> _Record excerpts_:
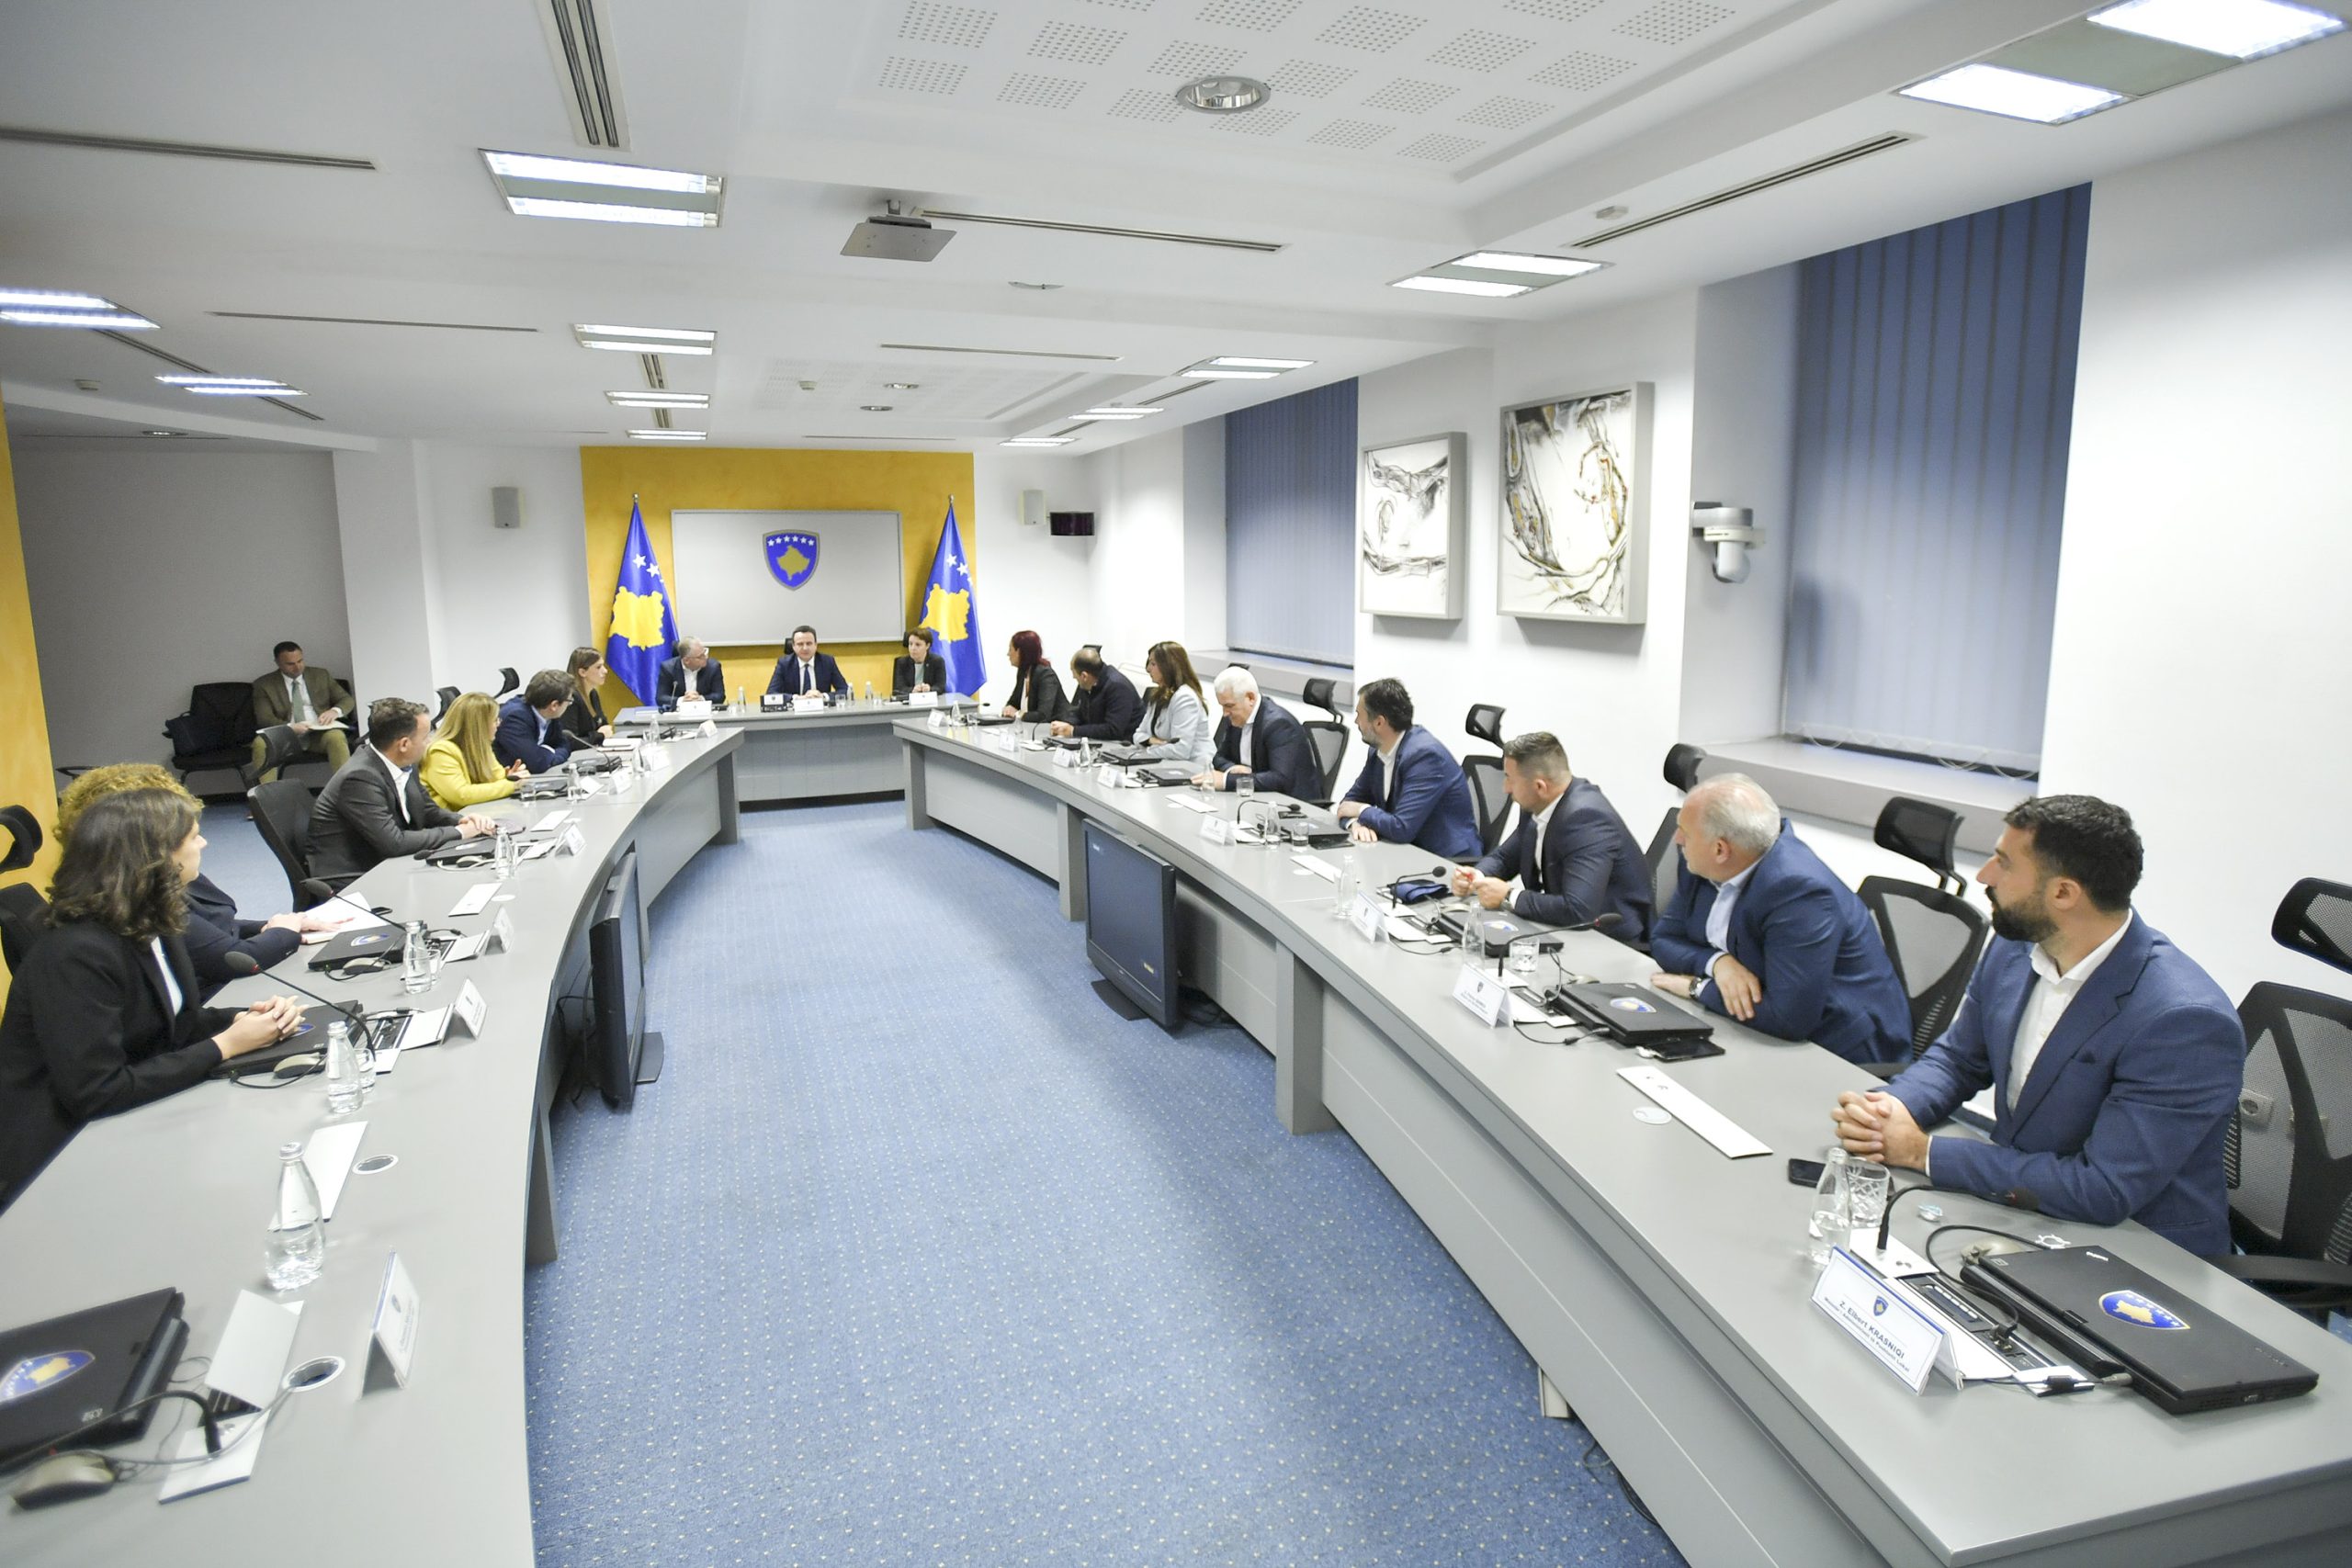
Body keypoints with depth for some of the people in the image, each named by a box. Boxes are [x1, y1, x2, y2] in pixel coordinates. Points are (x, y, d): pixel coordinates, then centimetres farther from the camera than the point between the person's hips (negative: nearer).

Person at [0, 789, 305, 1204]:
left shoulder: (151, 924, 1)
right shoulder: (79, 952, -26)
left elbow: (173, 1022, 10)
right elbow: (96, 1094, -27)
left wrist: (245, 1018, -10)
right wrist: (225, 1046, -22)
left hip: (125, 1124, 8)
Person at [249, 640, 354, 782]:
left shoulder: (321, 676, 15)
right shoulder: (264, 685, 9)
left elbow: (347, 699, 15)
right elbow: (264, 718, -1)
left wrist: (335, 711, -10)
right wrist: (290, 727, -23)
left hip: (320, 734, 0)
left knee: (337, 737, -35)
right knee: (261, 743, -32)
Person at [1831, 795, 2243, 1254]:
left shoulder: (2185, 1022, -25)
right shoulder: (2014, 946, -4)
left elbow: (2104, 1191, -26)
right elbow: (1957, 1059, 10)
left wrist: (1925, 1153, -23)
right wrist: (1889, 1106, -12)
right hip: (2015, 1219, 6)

---

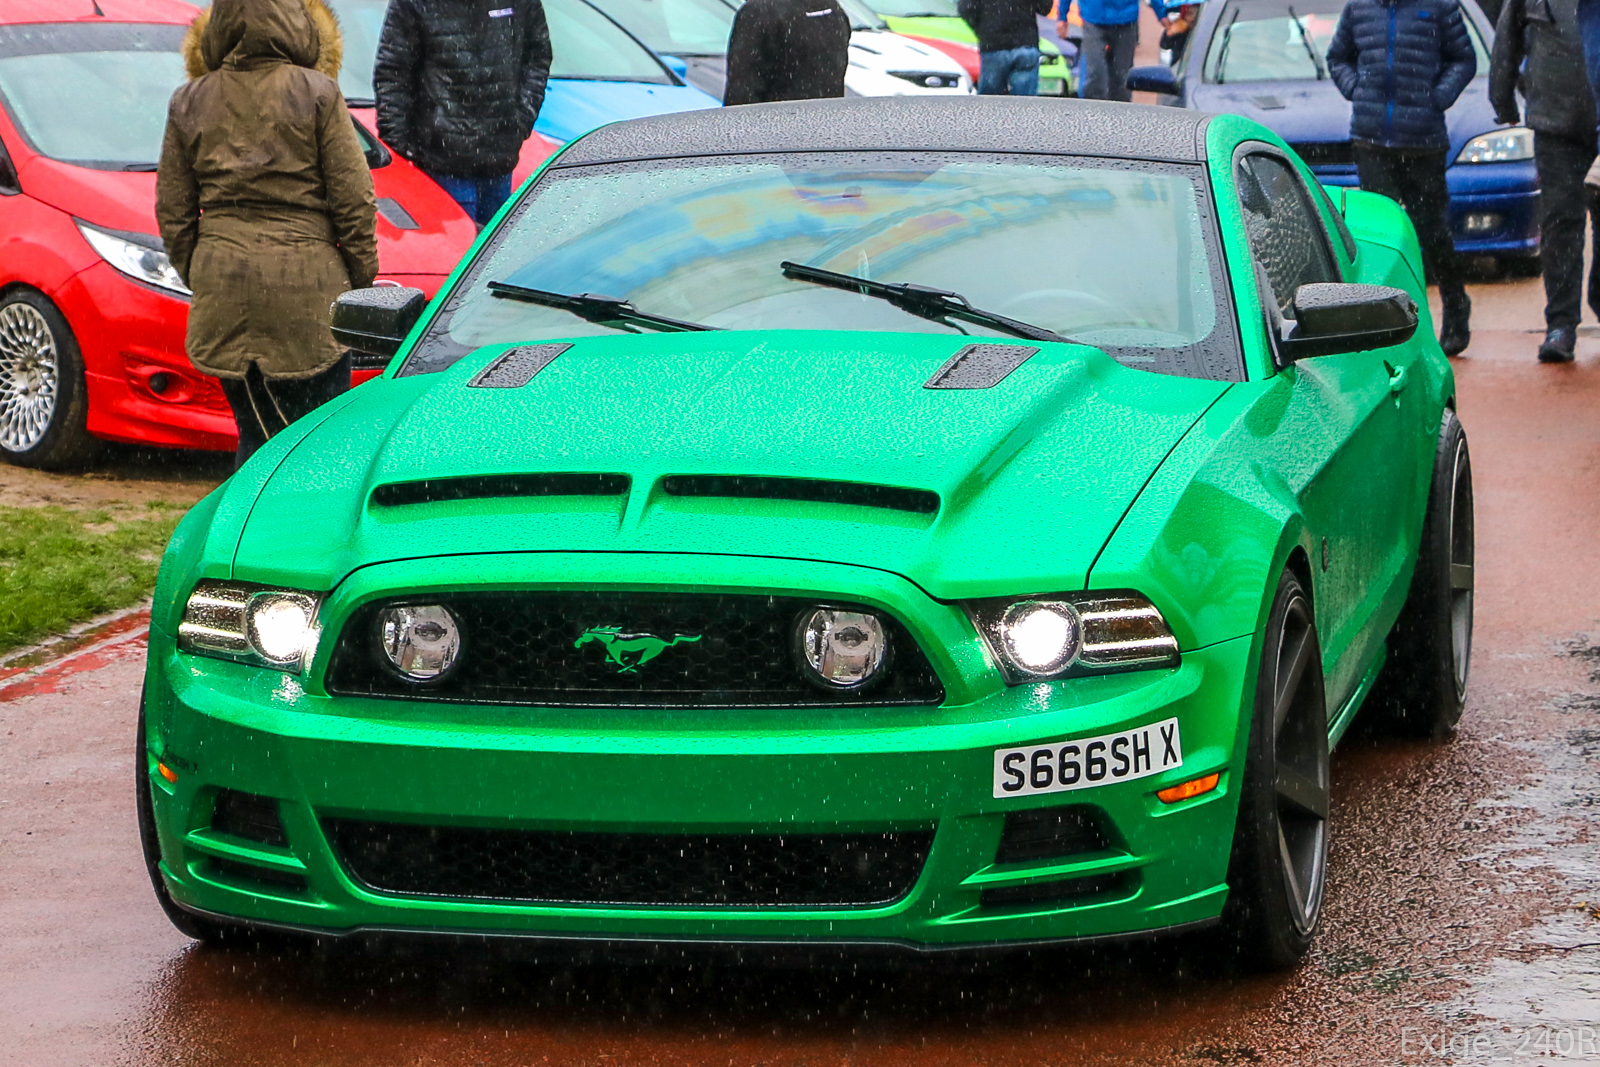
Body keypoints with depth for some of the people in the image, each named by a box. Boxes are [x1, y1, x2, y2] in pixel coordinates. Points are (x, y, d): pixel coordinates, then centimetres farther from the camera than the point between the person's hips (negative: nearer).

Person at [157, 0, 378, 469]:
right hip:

> _Work to complete_: Duplicate the part of the rows that opens with the line containing "left elbow: (347, 699, 15)" and closes with the line containing "right wrist: (1889, 1106, -12)", including both of those lines, and copy nothing outside that range.

> _Response to this exercise_:
left elbow: (347, 699, 15)
right elbow: (264, 718, -1)
left wrist: (335, 711, -10)
right wrist: (290, 727, -23)
left hip: (320, 734, 0)
left knee: (337, 737, -35)
right knee: (261, 743, -32)
Person at [1831, 795, 2243, 1254]:
left shoulder: (2185, 1022, -25)
right shoulder: (2014, 946, -4)
left elbow: (2104, 1191, -26)
right elbow: (1957, 1059, 10)
left wrist: (1925, 1153, -23)
right wrist: (1889, 1106, -12)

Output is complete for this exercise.